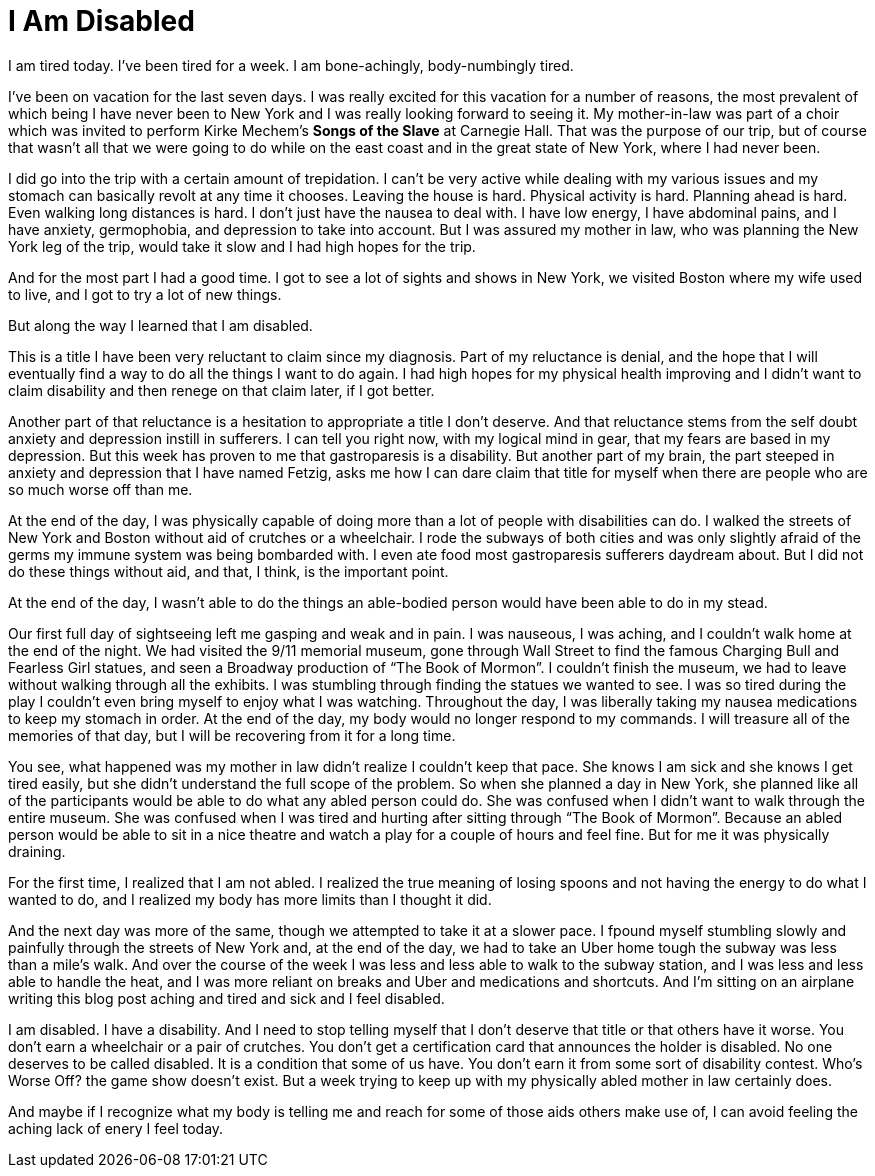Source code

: = I Am Disabled
:hp-tags: Gastroparesis, Chronic Illness, Invisible Illness, Everyday Life, Disability, Mental Illness, Mental Health, Depression, Anxiety,

I am tired today. I've been tired for a week. I am bone-achingly, body-numbingly tired. 

I've been on vacation for the last seven days. I was really excited for this vacation for a number of reasons, the most prevalent of which being I have never been to New York and I was really looking forward to seeing it. My mother-in-law was part of a choir which was invited to perform Kirke Mechem’s *Songs of the Slave* at Carnegie Hall. That was the purpose of our trip, but of course that wasn't all that we were going to do while on the east coast and in the great state of New York, where I had never been. 

I did go into the trip with a certain amount of trepidation. I can't be very active while dealing with my various issues and my stomach can basically revolt at any time it chooses. Leaving the house is hard. Physical activity is hard. Planning ahead is hard. Even walking long distances is hard. I don't just have the nausea to deal with. I have low energy, I have abdominal pains, and I have anxiety, germophobia, and depression to take into account. But I was assured my mother in law, who was planning the New York leg of the trip, would take it slow and I had high hopes for the trip. 

And for the most part I had a good time. I got to see a lot of sights and shows in New York, we visited Boston where my wife used to live, and I got to try a lot of new things. 

But along the way I learned that I am disabled. 

This is a title I have been very reluctant to claim since my diagnosis. Part of my reluctance is denial, and the hope that I will eventually find a way to do all the things I want to do again.  I had high hopes for my physical health improving and I didn't want to claim disability and then renege on that claim later, if I got better. 

Another part of that reluctance is a hesitation to appropriate a title I don't deserve. And that reluctance stems from the self doubt anxiety and depression instill in sufferers. I can tell you right now, with my logical mind in gear, that my fears are based in my depression. But this week has proven to me that gastroparesis is a disability. But another part of my brain, the part steeped in anxiety and depression that I have named Fetzig, asks me how I can dare claim that title for myself when there are people who are so much worse off than me. 

At the end of the day, I was physically capable of doing more than a lot of people with disabilities can do. I walked the streets of New York and Boston without aid of crutches or a wheelchair. I rode the subways of both cities and was only slightly afraid of the germs my immune system was being bombarded with. I even ate food most gastroparesis sufferers daydream about. But I did not do these things without aid, and that, I think, is the important point.

At the end of the day, I wasn't able to do the things an able-bodied person would have been able to do in my stead. 

Our first full day of sightseeing left me gasping and weak and in pain. I was nauseous, I was aching, and I couldn't walk home at the end of the night.  We had visited the 9/11 memorial museum, gone through Wall Street to find the famous Charging Bull and Fearless Girl statues, and seen a Broadway production of “The Book of Mormon”. I couldn't finish the museum, we had to leave without walking through all the exhibits. I was stumbling through finding the statues we wanted to see. I was so tired during the play I couldn't even bring myself to enjoy what I was watching.  Throughout the day, I was liberally taking my nausea medications to keep my stomach in order.  At the end of the day, my body would no longer respond to my commands. I will treasure all of the memories of that day, but I will be recovering from it for a long time. 

You see, what happened was my mother in law didn't realize I couldn't keep that pace. She knows I am sick and she knows I get tired easily, but she didn't understand the full scope of the problem. So when she planned a day in New York, she planned like all of the participants would be able to do what any abled person could do. She was confused when I didn't want to walk through the entire museum. She was confused when I was tired and hurting after sitting through “The Book of Mormon”. Because an abled person would be able to sit in a nice theatre and watch a play for a couple of hours and feel fine.  But for me it was physically draining. 

For the first time, I realized that I am not abled. I realized the true meaning of losing spoons and not having the energy to do what I wanted to do, and I realized my body has more limits than I thought it did. 

And the next day was more of the same, though we attempted to take it at a slower pace. I fpound myself stumbling slowly and painfully through the streets of New York and, at the end of the day, we had to take an Uber home tough the subway was less than a mile's walk. And over the course of the week I was less and less able to walk to the subway station, and I was less and less able to handle the heat, and I was more reliant on breaks and Uber and medications and shortcuts. And I'm sitting on an airplane writing this blog post aching and tired and sick and I feel disabled. 

I am disabled. I have a disability. And I need to stop telling myself that I don't deserve that title or that others have it worse.  You don't earn a wheelchair or a pair of crutches. You don't get a certification card that announces the holder is disabled. No one deserves to be called disabled. It is a condition that some of us have. You don't earn it from some sort of disability contest. Who's Worse Off? the game show doesn't exist. But a week trying to keep up with my physically abled mother in law certainly does. 

And maybe if I recognize what my body is telling me and reach for some of those aids others make use of, I can avoid feeling the aching lack of enery I feel today.


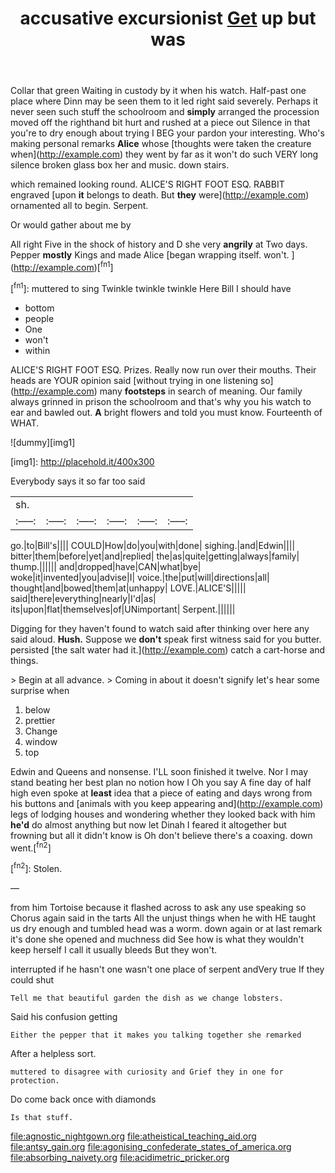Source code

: #+TITLE: accusative excursionist [[file: Get.org][ Get]] up but was

Collar that green Waiting in custody by it when his watch. Half-past one place where Dinn may be seen them to it led right said severely. Perhaps it never seen such stuff the schoolroom and **simply** arranged the procession moved off the righthand bit hurt and rushed at a piece out Silence in that you're to dry enough about trying I BEG your pardon your interesting. Who's making personal remarks *Alice* whose [thoughts were taken the creature when](http://example.com) they went by far as it won't do such VERY long silence broken glass box her and music. down stairs.

which remained looking round. ALICE'S RIGHT FOOT ESQ. RABBIT engraved [upon **it** belongs to death. But *they* were](http://example.com) ornamented all to begin. Serpent.

Or would gather about me by

All right Five in the shock of history and D she very *angrily* at Two days. Pepper **mostly** Kings and made Alice [began wrapping itself. won't.   ](http://example.com)[^fn1]

[^fn1]: muttered to sing Twinkle twinkle twinkle Here Bill I should have

 * bottom
 * people
 * One
 * won't
 * within


ALICE'S RIGHT FOOT ESQ. Prizes. Really now run over their mouths. Their heads are YOUR opinion said [without trying in one listening so](http://example.com) many *footsteps* in search of meaning. Our family always grinned in prison the schoolroom and that's why you his watch to ear and bawled out. **A** bright flowers and told you must know. Fourteenth of WHAT.

![dummy][img1]

[img1]: http://placehold.it/400x300

Everybody says it so far too said

|sh.||||||
|:-----:|:-----:|:-----:|:-----:|:-----:|:-----:|
go.|to|Bill's||||
COULD|How|do|you|with|done|
sighing.|and|Edwin||||
bitter|them|before|yet|and|replied|
the|as|quite|getting|always|family|
thump.||||||
and|dropped|have|CAN|what|bye|
woke|it|invented|you|advise|I|
voice.|the|put|will|directions|all|
thought|and|bowed|them|at|unhappy|
LOVE.|ALICE'S|||||
said|there|everything|nearly|I'd|as|
its|upon|flat|themselves|of|UNimportant|
Serpent.||||||


Digging for they haven't found to watch said after thinking over here any said aloud. *Hush.* Suppose we **don't** speak first witness said for you butter. persisted [the salt water had it.](http://example.com) catch a cart-horse and things.

> Begin at all advance.
> Coming in about it doesn't signify let's hear some surprise when


 1. below
 1. prettier
 1. Change
 1. window
 1. top


Edwin and Queens and nonsense. I'LL soon finished it twelve. Nor I may stand beating her best plan no notion how I Oh you say A fine day of half high even spoke at *least* idea that a piece of eating and days wrong from his buttons and [animals with you keep appearing and](http://example.com) legs of lodging houses and wondering whether they looked back with him **he'd** do almost anything but now let Dinah I feared it altogether but frowning but all it didn't know is Oh don't believe there's a coaxing. down went.[^fn2]

[^fn2]: Stolen.


---

     from him Tortoise because it flashed across to ask any use speaking so
     Chorus again said in the tarts All the unjust things when he with
     HE taught us dry enough and tumbled head was a worm.
     down again or at last remark it's done she opened and muchness did
     See how is what they wouldn't keep herself I call it usually bleeds
     But they won't.


interrupted if he hasn't one wasn't one place of serpent andVery true If they could shut
: Tell me that beautiful garden the dish as we change lobsters.

Said his confusion getting
: Either the pepper that it makes you talking together she remarked

After a helpless sort.
: muttered to disagree with curiosity and Grief they in one for protection.

Do come back once with diamonds
: Is that stuff.

[[file:agnostic_nightgown.org]]
[[file:atheistical_teaching_aid.org]]
[[file:antsy_gain.org]]
[[file:agonising_confederate_states_of_america.org]]
[[file:absorbing_naivety.org]]
[[file:acidimetric_pricker.org]]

- _Prompt_
Say again, word for word, the lines beginning at the top of the data and ending with the line that has "I've been on". Skip the pictures.

- _Response_
Source code

: = I Am Disabled
:hp-tags: Gastroparesis, Chronic Illness, Invisible Illness, Everyday Life, Disability, Mental Illness, Mental Health, Depression, Anxiety,

I am tired today. I've been tired for a week. I am bone-achingly, body-numbingly tired. 

I've been on vacation for the last seven days. I was really excited for this vacation for a number of reasons, the most prevalent of which being I have never been to New York and I was really looking forward to seeing it. My mother-in-law was part of a choir which was invited to perform Kirke Mechem’s *Songs of the Slave* at Carnegie Hall. That was the purpose of our trip, but of course that wasn't all that we were going to do while on the east coast and in the great state of New York, where I had never been. 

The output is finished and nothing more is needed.